It was Labor’s top target, with its candidate, Hannah Beazley, whose dad Kim held the seat between 1980 and 1996.

Beazley could only win a 1.1 per cent swing towards her.

On the surface it looks like Swan voters were unmoved and stuck with the status quo.

But dive into the booth-by-booth results and a more interesting picture emerges. In fact there were large swings within different parts of the electorate that largely cancelled each other out.

But you can get pretty strong clues about how the campaign played out.

In terms of shifting the vote from 2016, Beazley performed best in wealthy South Perth (+8.8 per cent), Kensington (+5.7 per cent) and along the Albany Highway latte belt of East Victoria Park (+8.4 per cent).

Irons' best swings were in places like blue-collar High Wycombe South (+6.9 per cent), Belmont East (+5.9 per cent) and heavily immigrant Queens Park (+4.4 per cent).

In essence, the richer, whiter areas of the electorate swung to Labor, while the poorer, more immigrant, more working-class areas swung to the Liberals.

The booth results underline election post mortems that have criticised Labor’s messaging and policies, and that of its unions and GetUp! too.

The figures underscore how badly disconnected Labor has come from its traditional support base.

But consider this, too.

Further south, the seat of Canning sprawls from the Perth Hills of Kalamunda and Roleystone south through the first-homebuyer subdivisions of Byford and on beyond Mandurah to Waroona and east to Boddington.

Liberal member and SAS veteran Andrew Hastie was targeted by the Left on cultural issues because of his social conservatism and Christian faith.

He agitated for Turnbull’s removal and was one of Peter Dutton’s allies in the leadership spill. But he also fought for local infrastructure spending and stood alongside striking workers at Alcoa’s alumina refinery, backing Shorten’s old union, the AWU, in the process.

Canning was marginal, it is now safe on an 11.5 per cent margin. Hastie won the biggest swing towards him in any WA Liberal seat on Saturday.

And of course, the modern Labor Party no longer has room for a social conservative like Joe Bullock.

Winners punted

One One thing we’ll miss when the TAB is privatised is the ability for MPs to question its bosses before estimates.

To wit, this exchange between South Perth Liberal MLA and racing enthusiast John McGrath, and Richard Burt, the CEO of Racing and Wagering WA at estimates, in which the latter essentially confirms the industry’s dirty little secret: If you’re a winning punter, you’ll get cut off, and fast.

McGrath asked why a local greyhound trainer often cannot place bets with TabTouch, the TAB’s online offering, but can get on at a TAB agency. Why the anomaly?

“It is very easy to answer. When a customer has an account with us, we can see their betting history and we can work out whether they are a customer we want or, potentially, are a customer we are less likely to want,” Burt said.

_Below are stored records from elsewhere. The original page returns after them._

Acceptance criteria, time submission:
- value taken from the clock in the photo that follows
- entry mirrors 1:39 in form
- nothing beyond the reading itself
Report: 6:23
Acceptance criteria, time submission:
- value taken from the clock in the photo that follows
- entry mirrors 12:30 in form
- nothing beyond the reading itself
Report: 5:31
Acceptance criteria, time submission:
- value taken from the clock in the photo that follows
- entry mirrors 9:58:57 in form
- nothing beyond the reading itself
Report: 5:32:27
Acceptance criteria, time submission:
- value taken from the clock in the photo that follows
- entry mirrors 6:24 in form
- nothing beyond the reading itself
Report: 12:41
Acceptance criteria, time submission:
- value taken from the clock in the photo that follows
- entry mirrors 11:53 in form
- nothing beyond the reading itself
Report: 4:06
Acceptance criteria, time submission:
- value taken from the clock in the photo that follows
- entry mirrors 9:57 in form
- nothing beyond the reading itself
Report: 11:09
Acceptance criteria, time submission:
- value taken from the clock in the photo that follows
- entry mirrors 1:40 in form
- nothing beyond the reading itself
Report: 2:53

“Without naming the customer — I know whom the member is talking about — he is regarded as a tough customer for betting on greyhounds. Being a greyhound trainer, he has inside information.

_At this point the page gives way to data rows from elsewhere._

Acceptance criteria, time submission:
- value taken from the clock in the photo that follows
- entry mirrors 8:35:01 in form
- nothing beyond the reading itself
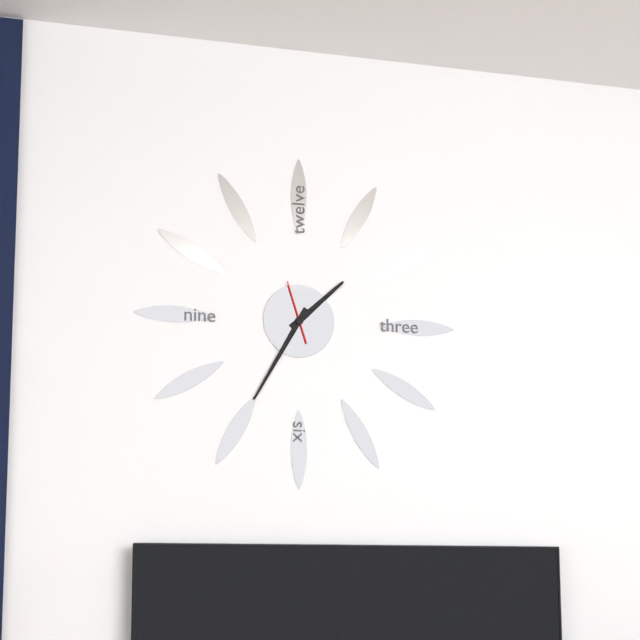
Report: 1:35:57
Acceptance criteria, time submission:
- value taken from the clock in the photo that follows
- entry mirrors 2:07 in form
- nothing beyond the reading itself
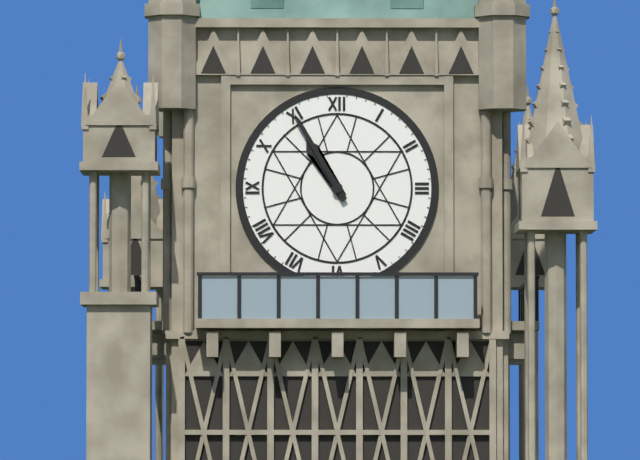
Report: 10:55
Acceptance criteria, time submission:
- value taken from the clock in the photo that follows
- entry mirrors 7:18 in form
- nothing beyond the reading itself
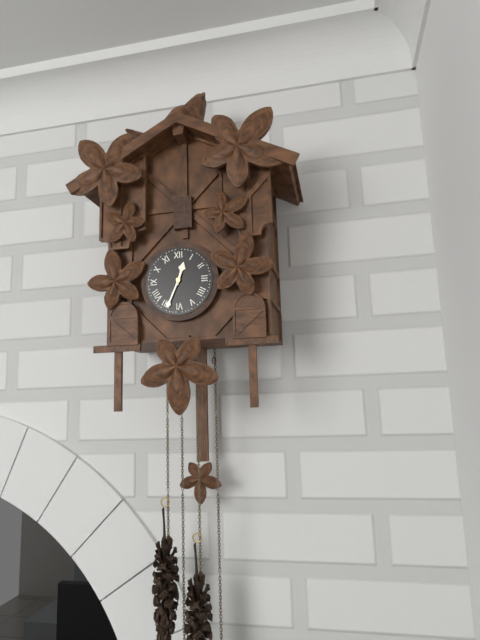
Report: 12:34
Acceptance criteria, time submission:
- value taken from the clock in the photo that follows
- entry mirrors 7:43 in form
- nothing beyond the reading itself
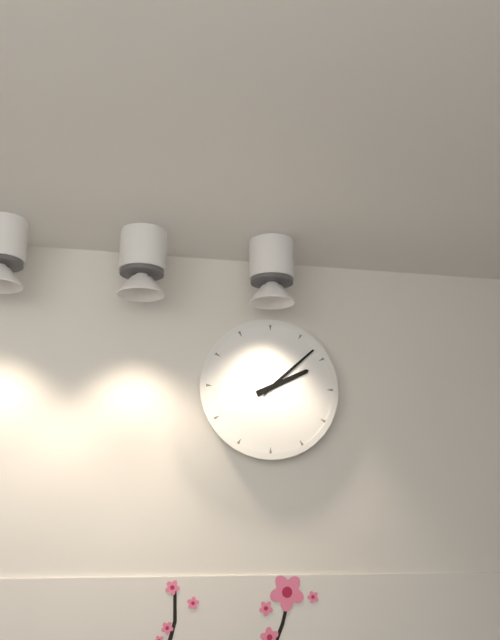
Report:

“In a digital environment, when we know who the customer is, we manage that client so that we can generate a profit and fund racing in WA; otherwise, we would make a loss and could not fund it.”

McGrath asked: “Would it be uncommon in the wagering world for operators to decline bets?”

Said Burt: “It is highly common.”

And it is, especially with the corporates.

Mug punters only need apply.

Winner

What a week for incumbents and it wasn’t just ScoMo. Narendra Modi in India and Joko Widodo in Indonesia prevailed in two of the world’s three largest democracies.

Loser

Chris Bowen, hall of mirrors for you. And don’t come out until you’ve had a good, long think about what you’ve done.

Whisper

Are unlicensed trail bikes more than just a nuisance and a danger to pedestrians? Some residents reckon the pedestrian paths lining the Tonkin and Roe highways are being used as drug routes.

Say what?

“One thing we’ve done, which is heaven, is kick the Eagles off the back page of the paper for three days.” Perth Glory owner Tony Sage finds a silver lining after the grand final defeat.